-------- BRANO SCELTO --------

Se lo ricorda il suo primo giorno di lavoro?
«Era l’aprile del 1996. È ancora vivido nella mia memoria il giorno in cui è stato avviato il centro medico. Era una novità, essendo attrezzato con tutti gli strumenti necessari per fare elettrocardiogrammi, radiografie, analisi di laboratorio… mi ricordo la sala d’attesa piena. Ma lo studio medico non era ancora del tutto funzionante. I primi giorni sono stati abbastanza complicati, ma anche molto emozionanti. Mi chiedevo se la popolazione della Val Verzasca mi avrebbe accettato. Si dice sia abbastanza chiusa, ma devo dire che mi sono subito sentito ben accolto».
Perché ha scelto di fare il medico di famiglia?

--------

**COSE DA FARE**
1) Riscrivi la parte del brano scelto che si apre con le parole «Se lo ricorda» e si chiude con «medico di famiglia?», cambiando «sala d’attesa» in «sala d’aspetto».
2) Elenca gli esami che, secondo il brano scelto, il centro medico era attrezzato per fare.

-------- I DATI --------

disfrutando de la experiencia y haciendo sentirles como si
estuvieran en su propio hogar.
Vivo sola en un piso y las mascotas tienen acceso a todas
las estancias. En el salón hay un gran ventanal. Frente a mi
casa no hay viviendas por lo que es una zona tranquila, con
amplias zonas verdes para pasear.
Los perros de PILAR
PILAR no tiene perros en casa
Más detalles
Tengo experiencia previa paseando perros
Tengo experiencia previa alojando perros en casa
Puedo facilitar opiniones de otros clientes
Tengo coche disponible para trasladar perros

--------

**SOLUZIONI DEGLI ESERCIZI**
1)
Se lo ricorda il suo primo giorno di lavoro?
«Era l’aprile del 1996. È ancora vivido nella mia memoria il giorno in cui è stato avviato il centro medico. Era una novità, essendo attrezzato con tutti gli strumenti necessari per fare elettrocardiogrammi, radiografie, analisi di laboratorio… mi ricordo la sala d’aspetto piena. Ma lo studio medico non era ancora del tutto funzionante. I primi giorni sono stati abbastanza complicati, ma anche molto emozionanti. Mi chiedevo se la popolazione della Val Verzasca mi avrebbe accettato. Si dice sia abbastanza chiusa, ma devo dire che mi sono subito sentito ben accolto».
Perché ha scelto di fare il medico di famiglia?

2) Elettrocardiogrammi, radiografie, analisi di laboratorio.